Des habitations potentiellement touchées
Si la priorité reste naturellement la protection des populations, les dégâts matériels constituent également une préoccupation majeure.
Lorsque les flammes progressent rapidement à proximité des zones habitées, les maisons, bâtiments agricoles, véhicules et infrastructures peuvent être exposés. Les fortes rafales de vent compliquent encore davantage les opérations de protection des habitations.
Les secours doivent alors concentrer leurs efforts sur les secteurs où les bâtiments sont les plus directement menacés, tout en continuant à lutter contre la propagation du feu.

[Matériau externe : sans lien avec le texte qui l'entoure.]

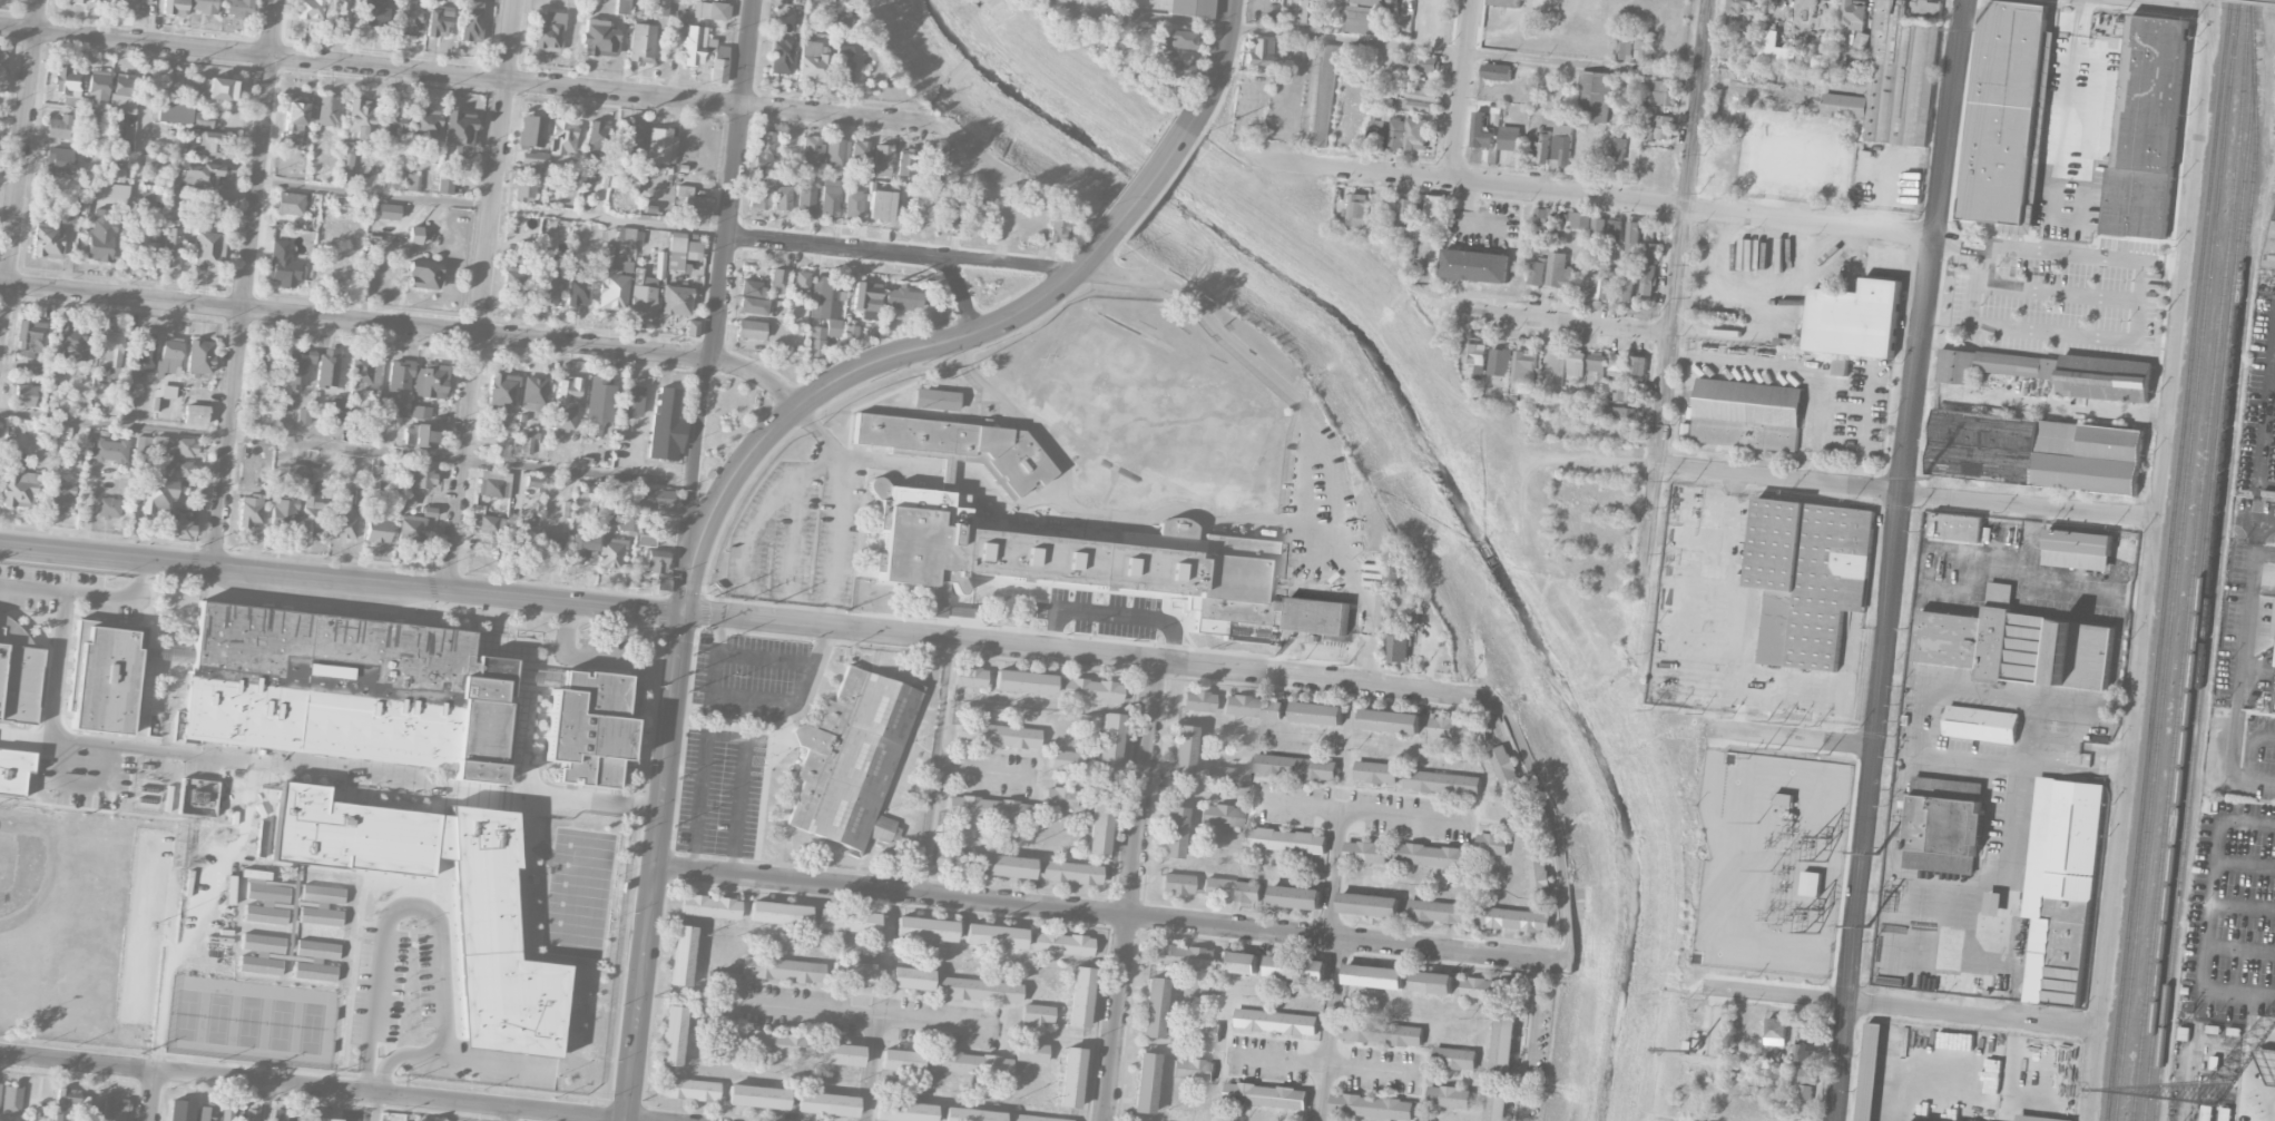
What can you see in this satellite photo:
building: (78, 1)
building: (1066, 1)
building: (1506, 2)
building: (104, 3)
building: (132, 3)
road: (2164, 5)
building: (204, 6)
building: (239, 6)
building: (622, 6)
building: (1392, 6)
building: (174, 7)
building: (657, 7)
building: (1190, 8)
building: (309, 10)
building: (711, 10)
building: (1303, 11)
building: (341, 12)
building: (374, 12)
building: (1853, 15)
building: (409, 18)
building: (470, 20)
building: (1360, 20)
building: (438, 21)
road: (2078, 23)
power tower: (1974, 24)
building: (547, 28)
building: (599, 38)
building: (1175, 39)
road: (1358, 41)
building: (641, 42)
building: (693, 45)
building: (1625, 46)
building: (1642, 48)
building: (1774, 48)
building: (1258, 51)
building: (842, 52)
building: (780, 55)
building: (717, 61)
building: (812, 62)
building: (1430, 63)
road: (1216, 67)
building: (1175, 68)
building: (1497, 71)
building: (843, 72)
building: (1851, 74)
building: (1896, 74)
road: (468, 76)
building: (67, 80)
building: (220, 89)
building: (97, 90)
road: (1460, 91)
building: (1662, 92)
building: (123, 93)
building: (1422, 94)
building: (1323, 95)
building: (1594, 95)
building: (1419, 105)
building: (326, 110)
building: (2004, 110)
building: (294, 116)
building: (360, 117)
building: (204, 118)
building: (390, 124)
building: (424, 124)
building: (1657, 125)
building: (59, 126)
building: (2146, 127)
building: (531, 131)
building: (1481, 131)
building: (459, 132)
building: (1377, 132)
building: (1416, 133)
building: (1397, 134)
building: (596, 136)
building: (563, 137)
building: (1510, 137)
building: (628, 140)
building: (209, 143)
building: (660, 145)
building: (1561, 146)
building: (764, 148)
building: (1544, 148)
building: (1616, 148)
building: (811, 150)
building: (860, 151)
building: (834, 153)
building: (346, 154)
building: (533, 158)
building: (61, 160)
building: (881, 160)
building: (151, 161)
building: (905, 161)
road: (2086, 163)
road: (19, 166)
building: (929, 166)
road: (135, 169)
building: (571, 172)
building: (200, 174)
road: (1149, 178)
road: (732, 179)
building: (445, 181)
building: (411, 182)
road: (985, 186)
building: (112, 187)
building: (525, 188)
road: (2070, 191)
building: (768, 192)
building: (806, 194)
building: (829, 197)
road: (1593, 197)
building: (150, 200)
building: (218, 201)
building: (852, 201)
building: (289, 203)
building: (693, 204)
building: (879, 205)
road: (491, 206)
building: (1407, 206)
building: (1432, 206)
building: (1358, 209)
building: (388, 211)
building: (1546, 214)
building: (68, 215)
building: (947, 218)
building: (1577, 219)
building: (1615, 229)
building: (1057, 230)
building: (1596, 230)
building: (414, 235)
building: (1635, 236)
building: (626, 237)
building: (47, 241)
building: (172, 243)
road: (831, 245)
building: (146, 250)
road: (2059, 250)
building: (210, 251)
building: (682, 253)
road: (1005, 263)
building: (283, 265)
building: (1476, 265)
building: (1649, 268)
building: (1559, 270)
building: (1617, 270)
building: (1537, 271)
building: (424, 275)
road: (244, 281)
building: (514, 281)
building: (777, 281)
building: (800, 282)
road: (1679, 283)
building: (548, 285)
building: (1599, 287)
building: (752, 288)
road: (961, 290)
building: (1626, 290)
building: (613, 291)
building: (578, 292)
road: (482, 293)
building: (642, 295)
building: (866, 296)
building: (902, 298)
building: (676, 300)
building: (826, 302)
building: (753, 305)
building: (1855, 319)
road: (355, 321)
road: (1569, 325)
building: (691, 327)
building: (752, 329)
road: (2045, 332)
building: (29, 338)
building: (69, 343)
building: (815, 346)
building: (110, 348)
building: (144, 352)
building: (1475, 355)
building: (168, 356)
building: (199, 356)
building: (1501, 361)
building: (1576, 362)
building: (266, 363)
building: (1597, 363)
building: (1627, 364)
building: (1525, 365)
building: (1840, 365)
building: (1992, 365)
building: (299, 367)
road: (1262, 368)
building: (327, 369)
road: (850, 371)
building: (365, 372)
building: (400, 375)
road: (757, 375)
building: (2105, 377)
building: (430, 381)
building: (501, 389)
building: (260, 390)
building: (1625, 392)
building: (24, 395)
building: (935, 399)
building: (164, 401)
building: (631, 401)
building: (598, 402)
building: (566, 403)
building: (385, 406)
building: (106, 407)
building: (337, 407)
park: (1148, 410)
building: (1620, 411)
building: (420, 412)
building: (195, 414)
building: (1748, 414)
building: (303, 415)
building: (666, 425)
building: (420, 435)
building: (528, 441)
building: (143, 445)
building: (173, 445)
road: (346, 446)
building: (109, 450)
building: (2035, 450)
building: (71, 460)
building: (178, 468)
building: (295, 470)
road: (693, 471)
power tower: (1923, 475)
building: (420, 477)
building: (374, 479)
building: (533, 482)
building: (493, 484)
road: (1368, 488)
building: (19, 489)
road: (1908, 490)
building: (157, 496)
building: (359, 496)
building: (62, 497)
building: (656, 497)
building: (398, 499)
building: (108, 507)
building: (250, 509)
building: (283, 511)
building: (311, 515)
building: (918, 520)
building: (345, 522)
building: (626, 522)
building: (377, 524)
building: (486, 524)
building: (1955, 526)
building: (180, 529)
building: (410, 530)
building: (520, 539)
building: (552, 539)
building: (645, 540)
building: (2078, 548)
building: (582, 549)
building: (611, 552)
road: (1897, 560)
road: (2152, 560)
railway: (2168, 560)
railway: (2176, 560)
railway: (2192, 560)
railway: (2212, 560)
building: (656, 561)
road: (341, 576)
building: (1809, 577)
road: (2050, 587)
railway: (2199, 592)
road: (88, 595)
road: (803, 595)
traffic signals: (683, 612)
road: (825, 612)
building: (1318, 615)
building: (1397, 623)
building: (2274, 630)
building: (0, 632)
building: (2018, 644)
building: (1398, 647)
building: (166, 652)
road: (1086, 654)
road: (60, 665)
road: (2242, 665)
railway: (1862, 672)
building: (106, 675)
building: (536, 676)
building: (970, 676)
building: (19, 682)
building: (1023, 682)
building: (348, 688)
building: (1091, 689)
road: (754, 698)
building: (1198, 701)
building: (2274, 703)
building: (1253, 706)
building: (1317, 713)
building: (1391, 721)
building: (1981, 723)
building: (587, 728)
building: (1459, 728)
parking lot: (736, 732)
building: (998, 734)
road: (726, 735)
road: (1775, 736)
road: (1719, 739)
building: (1108, 743)
building: (1182, 751)
road: (2254, 751)
road: (2058, 755)
building: (851, 757)
building: (1066, 760)
building: (1296, 766)
road: (938, 768)
building: (14, 770)
road: (331, 770)
building: (1377, 772)
road: (984, 773)
building: (1227, 777)
building: (1444, 782)
building: (1512, 784)
road: (82, 786)
building: (197, 793)
building: (1059, 797)
building: (1784, 799)
building: (988, 808)
road: (1364, 812)
building: (1221, 815)
road: (1554, 822)
building: (1099, 823)
building: (1944, 824)
building: (1173, 832)
building: (1286, 840)
building: (1492, 843)
building: (1366, 852)
building: (1434, 855)
power tower: (1877, 858)
building: (948, 859)
road: (2244, 861)
power substation: (1773, 862)
building: (1002, 865)
building: (1538, 865)
road: (654, 866)
building: (1070, 872)
road: (1996, 872)
road: (1337, 873)
building: (518, 880)
building: (1177, 883)
building: (1814, 885)
building: (1231, 889)
building: (2060, 889)
road: (1132, 891)
building: (1296, 896)
road: (2243, 903)
building: (1369, 904)
building: (710, 906)
road: (396, 911)
building: (1438, 911)
road: (2210, 911)
road: (1098, 912)
building: (778, 913)
road: (198, 914)
building: (482, 918)
building: (1515, 918)
building: (847, 920)
park: (86, 926)
park: (261, 926)
building: (925, 929)
power tower: (1867, 931)
building: (994, 936)
building: (1062, 943)
road: (2241, 948)
building: (681, 955)
building: (1178, 956)
building: (1237, 961)
road: (1556, 961)
road: (1841, 963)
building: (1296, 967)
building: (782, 969)
building: (851, 972)
building: (1374, 976)
building: (910, 978)
building: (720, 981)
building: (1432, 982)
building: (1490, 988)
building: (979, 989)
building: (1079, 997)
building: (1153, 1007)
road: (1895, 1007)
park: (186, 1014)
road: (874, 1014)
building: (1036, 1014)
park: (218, 1018)
park: (249, 1021)
building: (1276, 1021)
park: (280, 1024)
park: (311, 1028)
building: (1200, 1030)
road: (1332, 1030)
building: (1776, 1030)
building: (1382, 1032)
building: (672, 1035)
road: (1533, 1040)
building: (774, 1043)
building: (1504, 1043)
building: (1031, 1051)
building: (1806, 1052)
building: (840, 1054)
building: (1771, 1055)
building: (1455, 1057)
road: (453, 1059)
building: (899, 1060)
building: (969, 1063)
road: (1326, 1067)
road: (871, 1068)
building: (1193, 1069)
building: (1870, 1070)
road: (2247, 1070)
building: (1070, 1077)
building: (0, 1082)
building: (1807, 1082)
building: (1144, 1083)
road: (312, 1087)
building: (689, 1089)
road: (151, 1095)
building: (1267, 1095)
building: (757, 1096)
building: (1449, 1096)
building: (13, 1100)
road: (269, 1102)
building: (825, 1103)
building: (73, 1105)
building: (1497, 1105)
building: (1372, 1106)
building: (114, 1109)
building: (180, 1110)
building: (903, 1111)
building: (207, 1113)
building: (227, 1113)
building: (252, 1114)
building: (283, 1114)
road: (510, 1114)
building: (971, 1115)
building: (1033, 1118)
road: (1713, 1118)
building: (2043, 1118)
building: (323, 1119)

Le bilan précis des dégâts immobiliers et matériels devait encore être établi après le passage des flammes. Dans ce type de catastrophe naturelle, l’évaluation peut prendre plusieurs jours, notamment lorsque certaines zones restent difficiles d’accès pour les équipes spécialisées.
800 pompiers mobilisés pour contenir l’incendie
Face à l’ampleur de la situation, d’importants moyens de secours ont été déployés. Environ 800 sapeurs-pompiers étaient mobilisés vendredi soir pour tenter de contenir les différents foyers.
Les équipes au sol ont été accompagnées par des moyens aériens spécialisés, notamment des Canadair et des Dash. Ces appareils permettent de larguer de grandes quantités d’eau ou de produit retardant afin de ralentir la progression des flammes.
Cependant, les moyens aériens ne peuvent pas intervenir de la même manière pendant la nuit. Les pompiers doivent alors poursuivre les opérations au sol dans des conditions parfois particulièrement difficiles.
Le relief accidenté du massif constitue également un obstacle important. Certaines zones sont difficiles d’accès et rendent les opérations de lutte contre l’incendie plus complexes.
Les secours doivent donc travailler avec prudence afin de protéger les équipes tout en empêchant les flammes de progresser vers les zones habitées.
Une lutte qui pourrait durer plusieurs jours
Face à la puissance de cette reprise, les pompiers anticipaient une intervention pouvant s’étendre sur plusieurs jours.
Même lorsqu’un incendie semble maîtrisé, des points chauds et des braises peuvent rester actifs sous la végétation ou dans le sol. Une nouvelle hausse des températures ou une rafale de vent peut alors provoquer une reprise.
C’est pourquoi la surveillance reste indispensable après le passage principal des flammes.
Les équipes doivent notamment rechercher les zones encore chaudes, sécuriser les lisières et empêcher les reprises de feu de se transformer à nouveau en incendie majeur.
Cette phase de surveillance est essentielle pour éviter qu’un feu considéré comme maîtrisé ne reparte brutalement.
Un mois de juillet particulièrement difficile dans le Var
Avec cette nouvelle reprise, le bilan des surfaces parcourues par les incendies dans le Var au cours du mois de juillet devient particulièrement préoccupant.
Le département avait déjà connu plusieurs épisodes majeurs depuis le début de l’été. Cette succession de feux met fortement à contribution les services d’urgence, les collectivités locales et les populations concernées.
Les épisodes de sécheresse, de fortes chaleurs et de vent créent un environnement particulièrement favorable à la propagation rapide des incendies.
La comparaison avec les précédentes saisons rappelle également que le risque de feu de forêt peut devenir extrêmement élevé pendant les périodes de canicule.